Suitable venues might be a church hall or meeting room, a Quaker meeting house, a centre run by another Buddhist or spiritual group, a room in a doctor’s surgery or Complementary Health clinic, a school or village hall, or a room in a community centre.

Larger groups may find it helpful to set up a website with useful information: events, contact details, Dharma talks, etc. (For example, see: Bristol Meditation Group.)

People wishing to find out more about meditation could organise a meditation teacher or experienced practitioner to run a local ‘Introduction to Meditation’ class, e.g. as a half-day workshop, or a 6-week evening class.

Group organisation:

It will be helpful, especially for larger groups, to identify different roles or tasks within the group structure and organisation, and to get individuals (or committees) to undertake these roles for an agreed period of time. Such roles might be:

  • A sitting group coordinator (to organise the regular meetings).
  • A secretary (to deal with correspondence and a newsletter).
  • A contact person (to deal with enquiries).
  • A treasurer (to deal with financial aspects of the group including a bank account if one is needed).
  • An event organiser (contacting teachers, arranging day or weekend retreats, organising visits, etc).

Day and weekend retreats:

A day or weekend retreat provides an opportunity for deeper and more sustained meditation practice for group members. It can also be a way of attracting new members to your meditation group, if it is advertised more widely. Such days are often suitable for those new to meditation practice, as well as experienced practitioners, as basic meditation instruction can be given.

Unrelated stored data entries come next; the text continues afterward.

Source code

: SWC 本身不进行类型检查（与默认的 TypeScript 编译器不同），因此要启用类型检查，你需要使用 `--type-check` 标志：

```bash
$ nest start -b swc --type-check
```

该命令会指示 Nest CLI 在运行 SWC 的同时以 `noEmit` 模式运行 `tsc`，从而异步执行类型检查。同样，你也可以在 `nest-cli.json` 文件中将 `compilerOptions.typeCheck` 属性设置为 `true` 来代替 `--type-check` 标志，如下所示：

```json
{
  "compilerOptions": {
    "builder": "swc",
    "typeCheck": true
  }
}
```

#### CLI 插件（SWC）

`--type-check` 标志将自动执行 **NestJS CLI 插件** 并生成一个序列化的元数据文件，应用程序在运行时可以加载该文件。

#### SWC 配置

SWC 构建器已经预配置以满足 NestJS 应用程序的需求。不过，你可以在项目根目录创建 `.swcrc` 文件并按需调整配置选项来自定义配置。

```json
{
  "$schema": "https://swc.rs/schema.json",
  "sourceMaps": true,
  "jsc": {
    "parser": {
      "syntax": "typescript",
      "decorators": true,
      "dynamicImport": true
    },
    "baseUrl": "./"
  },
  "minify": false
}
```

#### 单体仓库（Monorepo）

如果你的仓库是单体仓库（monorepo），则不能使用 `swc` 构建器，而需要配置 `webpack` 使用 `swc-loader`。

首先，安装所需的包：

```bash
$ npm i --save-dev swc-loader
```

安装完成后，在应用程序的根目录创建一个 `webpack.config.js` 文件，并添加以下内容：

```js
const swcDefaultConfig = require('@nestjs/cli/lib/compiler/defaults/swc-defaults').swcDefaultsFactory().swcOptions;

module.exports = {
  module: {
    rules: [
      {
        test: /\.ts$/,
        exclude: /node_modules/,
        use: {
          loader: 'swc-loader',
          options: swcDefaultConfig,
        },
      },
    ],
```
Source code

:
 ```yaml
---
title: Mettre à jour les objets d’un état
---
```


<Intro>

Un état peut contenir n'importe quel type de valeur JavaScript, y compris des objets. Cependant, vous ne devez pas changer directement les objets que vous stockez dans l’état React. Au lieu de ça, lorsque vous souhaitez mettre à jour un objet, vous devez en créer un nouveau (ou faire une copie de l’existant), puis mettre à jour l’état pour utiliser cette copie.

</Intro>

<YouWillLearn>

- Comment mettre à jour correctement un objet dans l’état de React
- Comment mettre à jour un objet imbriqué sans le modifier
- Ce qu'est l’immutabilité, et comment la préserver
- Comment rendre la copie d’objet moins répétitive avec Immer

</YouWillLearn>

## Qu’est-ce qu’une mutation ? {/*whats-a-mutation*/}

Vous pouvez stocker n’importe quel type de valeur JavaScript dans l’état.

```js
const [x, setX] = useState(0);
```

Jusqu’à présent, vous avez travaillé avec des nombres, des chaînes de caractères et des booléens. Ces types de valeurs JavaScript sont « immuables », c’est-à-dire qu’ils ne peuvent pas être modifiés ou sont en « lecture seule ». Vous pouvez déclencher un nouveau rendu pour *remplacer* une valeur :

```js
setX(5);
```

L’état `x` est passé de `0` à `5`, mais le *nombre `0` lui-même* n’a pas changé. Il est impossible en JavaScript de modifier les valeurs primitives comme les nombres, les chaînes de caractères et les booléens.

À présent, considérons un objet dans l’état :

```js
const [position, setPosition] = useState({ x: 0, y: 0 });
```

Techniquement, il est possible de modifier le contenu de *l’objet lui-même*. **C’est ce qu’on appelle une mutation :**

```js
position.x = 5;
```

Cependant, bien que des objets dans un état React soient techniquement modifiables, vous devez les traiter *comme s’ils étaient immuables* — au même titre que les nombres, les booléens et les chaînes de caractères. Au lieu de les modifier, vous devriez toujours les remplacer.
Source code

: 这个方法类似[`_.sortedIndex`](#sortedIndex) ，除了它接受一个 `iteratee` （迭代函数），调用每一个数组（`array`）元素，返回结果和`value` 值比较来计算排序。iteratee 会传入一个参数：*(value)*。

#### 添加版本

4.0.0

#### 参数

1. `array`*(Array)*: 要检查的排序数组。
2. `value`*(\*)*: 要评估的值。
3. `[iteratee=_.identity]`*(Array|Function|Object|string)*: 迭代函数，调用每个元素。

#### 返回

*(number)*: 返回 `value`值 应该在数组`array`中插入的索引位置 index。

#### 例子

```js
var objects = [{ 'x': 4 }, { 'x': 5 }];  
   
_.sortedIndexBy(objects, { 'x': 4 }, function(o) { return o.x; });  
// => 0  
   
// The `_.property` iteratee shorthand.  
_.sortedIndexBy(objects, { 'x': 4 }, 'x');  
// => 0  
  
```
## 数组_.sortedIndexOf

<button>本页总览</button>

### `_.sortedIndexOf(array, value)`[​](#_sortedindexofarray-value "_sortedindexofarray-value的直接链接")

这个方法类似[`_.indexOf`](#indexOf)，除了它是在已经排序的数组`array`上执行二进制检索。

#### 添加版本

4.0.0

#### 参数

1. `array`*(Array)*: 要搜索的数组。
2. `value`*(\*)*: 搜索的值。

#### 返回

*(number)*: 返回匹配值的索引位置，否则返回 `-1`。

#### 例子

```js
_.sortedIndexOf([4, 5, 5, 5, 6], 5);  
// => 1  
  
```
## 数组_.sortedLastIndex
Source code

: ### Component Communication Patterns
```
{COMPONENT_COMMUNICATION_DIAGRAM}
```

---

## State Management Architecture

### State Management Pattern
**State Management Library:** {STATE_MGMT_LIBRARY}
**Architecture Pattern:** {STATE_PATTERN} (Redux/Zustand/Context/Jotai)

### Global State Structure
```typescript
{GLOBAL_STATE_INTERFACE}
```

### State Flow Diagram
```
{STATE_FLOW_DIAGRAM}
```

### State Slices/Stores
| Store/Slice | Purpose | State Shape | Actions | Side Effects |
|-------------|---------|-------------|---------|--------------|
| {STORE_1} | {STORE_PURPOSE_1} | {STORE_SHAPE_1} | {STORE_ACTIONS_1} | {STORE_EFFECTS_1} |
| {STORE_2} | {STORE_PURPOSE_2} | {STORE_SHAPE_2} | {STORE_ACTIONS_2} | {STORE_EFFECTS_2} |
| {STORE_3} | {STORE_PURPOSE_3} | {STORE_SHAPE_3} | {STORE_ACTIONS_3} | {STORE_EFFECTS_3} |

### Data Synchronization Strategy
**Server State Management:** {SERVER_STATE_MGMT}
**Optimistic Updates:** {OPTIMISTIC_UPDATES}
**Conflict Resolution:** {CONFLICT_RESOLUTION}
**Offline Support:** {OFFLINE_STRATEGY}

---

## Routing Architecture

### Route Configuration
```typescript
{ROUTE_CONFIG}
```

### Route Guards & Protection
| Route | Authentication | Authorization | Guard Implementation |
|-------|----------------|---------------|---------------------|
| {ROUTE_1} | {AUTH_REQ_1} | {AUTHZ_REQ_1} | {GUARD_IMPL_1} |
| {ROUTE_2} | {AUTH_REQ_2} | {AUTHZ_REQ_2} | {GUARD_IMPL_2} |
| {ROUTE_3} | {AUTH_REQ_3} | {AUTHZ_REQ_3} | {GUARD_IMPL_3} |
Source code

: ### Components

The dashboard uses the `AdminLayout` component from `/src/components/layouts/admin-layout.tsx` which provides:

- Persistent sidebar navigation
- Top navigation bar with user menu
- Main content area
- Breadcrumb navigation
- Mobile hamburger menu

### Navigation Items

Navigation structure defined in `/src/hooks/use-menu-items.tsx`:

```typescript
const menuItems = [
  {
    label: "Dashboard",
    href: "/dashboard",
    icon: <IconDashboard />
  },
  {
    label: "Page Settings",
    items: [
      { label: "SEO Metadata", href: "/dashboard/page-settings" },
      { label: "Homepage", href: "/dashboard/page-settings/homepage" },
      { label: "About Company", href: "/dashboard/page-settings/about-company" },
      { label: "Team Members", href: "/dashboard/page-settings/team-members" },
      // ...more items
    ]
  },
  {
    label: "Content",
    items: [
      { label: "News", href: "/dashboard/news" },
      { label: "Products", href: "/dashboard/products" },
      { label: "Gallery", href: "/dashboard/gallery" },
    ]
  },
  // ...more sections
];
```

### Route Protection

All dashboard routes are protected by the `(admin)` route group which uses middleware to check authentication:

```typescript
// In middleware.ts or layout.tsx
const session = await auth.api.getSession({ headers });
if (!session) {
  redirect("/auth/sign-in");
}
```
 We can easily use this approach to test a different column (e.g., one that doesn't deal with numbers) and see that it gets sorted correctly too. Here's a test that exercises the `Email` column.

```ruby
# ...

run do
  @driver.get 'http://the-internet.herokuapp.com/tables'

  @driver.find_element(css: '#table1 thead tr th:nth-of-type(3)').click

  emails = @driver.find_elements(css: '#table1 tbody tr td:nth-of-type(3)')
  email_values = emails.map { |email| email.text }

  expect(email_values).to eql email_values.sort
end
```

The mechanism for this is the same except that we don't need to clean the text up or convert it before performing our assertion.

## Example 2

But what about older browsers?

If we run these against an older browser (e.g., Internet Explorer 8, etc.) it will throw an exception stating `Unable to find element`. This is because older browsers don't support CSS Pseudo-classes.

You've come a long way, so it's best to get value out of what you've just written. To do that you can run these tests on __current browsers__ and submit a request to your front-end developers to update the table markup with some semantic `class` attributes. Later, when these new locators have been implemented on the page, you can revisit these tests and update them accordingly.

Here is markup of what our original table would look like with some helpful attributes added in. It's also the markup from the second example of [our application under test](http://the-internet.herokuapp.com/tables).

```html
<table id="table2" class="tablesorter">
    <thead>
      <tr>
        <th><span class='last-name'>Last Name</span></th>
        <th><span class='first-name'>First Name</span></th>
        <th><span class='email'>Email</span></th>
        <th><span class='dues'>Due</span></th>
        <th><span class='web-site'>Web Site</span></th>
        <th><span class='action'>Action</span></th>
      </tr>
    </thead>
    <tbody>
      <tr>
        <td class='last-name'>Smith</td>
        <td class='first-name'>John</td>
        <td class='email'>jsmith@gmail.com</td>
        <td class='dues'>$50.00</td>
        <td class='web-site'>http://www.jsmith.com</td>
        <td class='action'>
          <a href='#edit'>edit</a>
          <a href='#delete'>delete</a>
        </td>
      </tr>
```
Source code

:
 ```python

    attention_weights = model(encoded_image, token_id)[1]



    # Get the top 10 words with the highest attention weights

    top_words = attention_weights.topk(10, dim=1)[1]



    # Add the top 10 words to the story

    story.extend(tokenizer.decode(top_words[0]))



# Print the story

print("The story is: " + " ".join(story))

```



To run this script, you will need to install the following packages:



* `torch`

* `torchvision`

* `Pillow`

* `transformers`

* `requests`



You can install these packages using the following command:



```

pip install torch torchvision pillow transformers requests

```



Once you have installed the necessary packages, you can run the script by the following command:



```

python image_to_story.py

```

Day retreats or meditation days tend to be held in silence apart from any input (meditation instructions, Dharma talk) from a teacher. The lunch break can also be held in silence, although this may be uncomfortable for those new to meditation or retreats. One way to address this may be to incorporate a question and answer, or discussion session, led by a teacher.

Gaia House teachers may be available to lead meditation days, but usually need to be booked well in advance (at least 6 months) due to their other teaching commitments.

You will need a quiet, adequately heated hall, suitable for the number of people you anticipate, ideally with enough space for walking meditation, either inside or outdoors. Remind people to bring mats, cushions, blankets etc. and to wear comfortable clothes.

Usually, the cost of the hall (plus any other administrative costs, including the teacher’s travel and accommodation costs) is met by a fee charged to participants – typically about £10 – £30 for a day. In addition to this fee, a box or bowl is usually put out to receive Dana (generosity or offerings) for the teacher, and a short talk about Dana given by either the teacher or one of the retreat organisers.

Participants can be asked to bring a vegetarian dish to share for lunch. Remember to supply plenty of drinking water and cups or mugs, as well as having other drinks available.

Self-led retreats:

It is also possible to hold ‘self-led’ day retreats or meditation days, perhaps at someone’s home (using the garden for walking meditation) where everyone agrees a pre-arranged schedule of sitting and walking meditation sessions, perhaps with a recorded Dharma talk, and a shared meal.

Specific interest groups:

For larger groups, separate meetings may be set up to study particular aspects of the Dharma or to explore particular forms of meditation practice. Such groups might meet periodically; monthly or bi-monthly. They could be walking groups, community action groups, inquiry groups (e.g. working in pairs with reflective questioning), film groups, book groups, women’s groups, to name a few ideas. They may choose to be closed groups to preserve the group dynamic and build trust, or they could be open to new members.